• U.S.

Medicine: Better Leprosy Treatment

2 minute read
TIME

Last week Medicine generally learned the name of Dr. Richard Wrenshall, professor of chemistry at the University of Hawaii.* In a flat-topped, white building overlooking his university’s experimental farms he has compounded a preparation of chaulmoogra oil which promises to be a better treatment for leprosy than standard chaulmoogra derivatives. Governor Lawrence M. Judd of the Territory of Hawaii heard of Dr. Wrenshall’s work, asked for a report, published it last week.

One of the standard treatments for leprosy has been to inject ethyl-esters of chaulmoogra oil into a muscle with a large bore syringe. This has been painful.
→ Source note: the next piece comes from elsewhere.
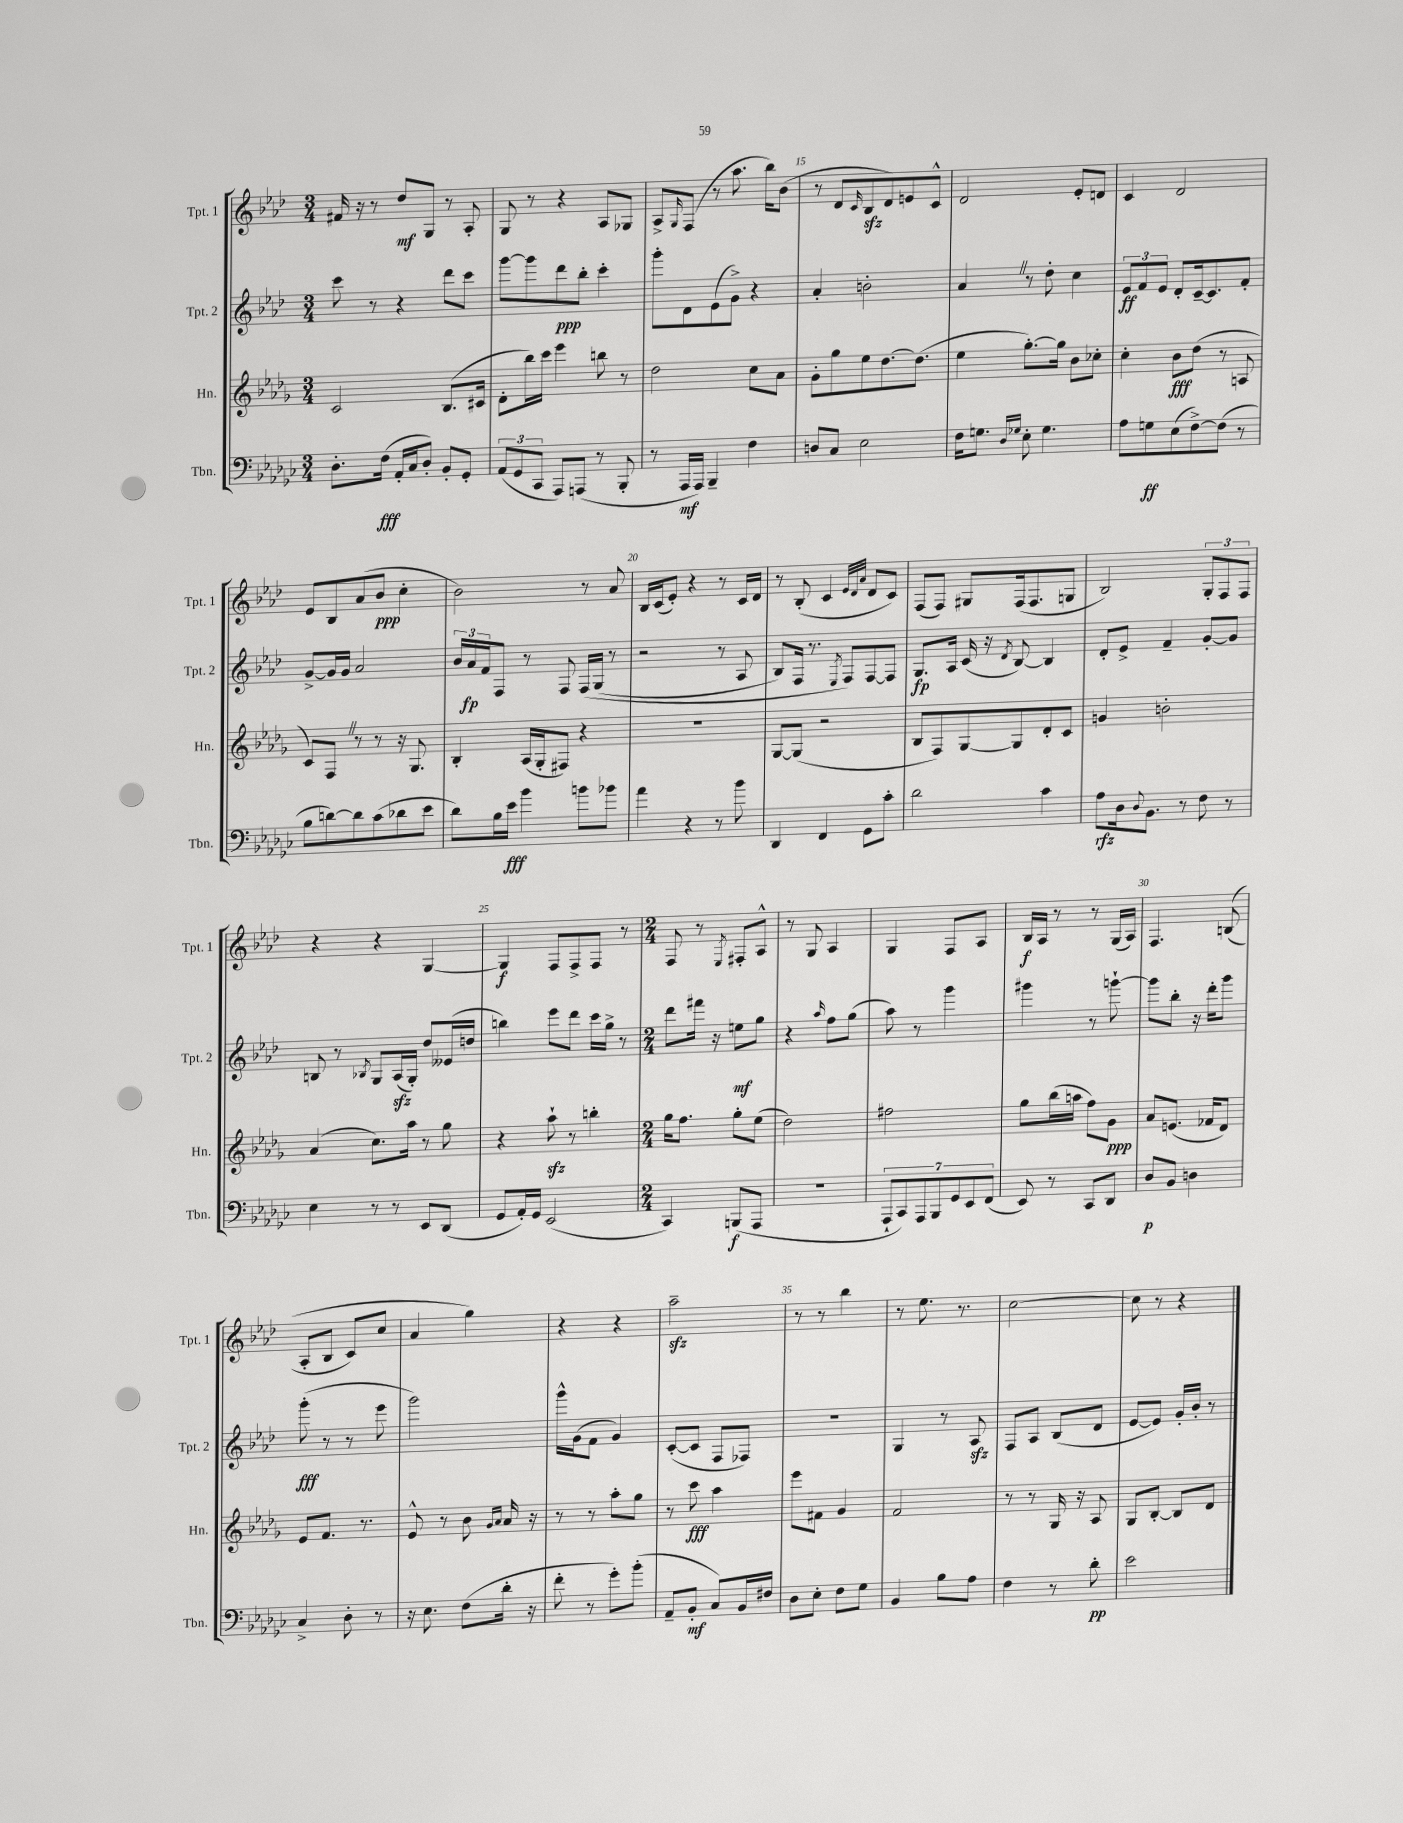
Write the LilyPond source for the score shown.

Dr. Wrenshall developed a chaulmoogric acid in combination with an inorganic acid group. This is soluble in water, can be administered with an ordinary hypodermic syringe. More water-soluble than this double acid itself, and so more easily administered, is the sodium salt of this new acid. Tried out on dogs the Wrenshall acid, he reported, proved some six times more therapeutically active than the older ethyl-esters. The Territorial board of health decided to use at once the acid compound on human lepers.

*A well-endowed land grant university established in 1919, including the College of Hawaii (established 1907). President since 1927 has been David Livingston Crawford.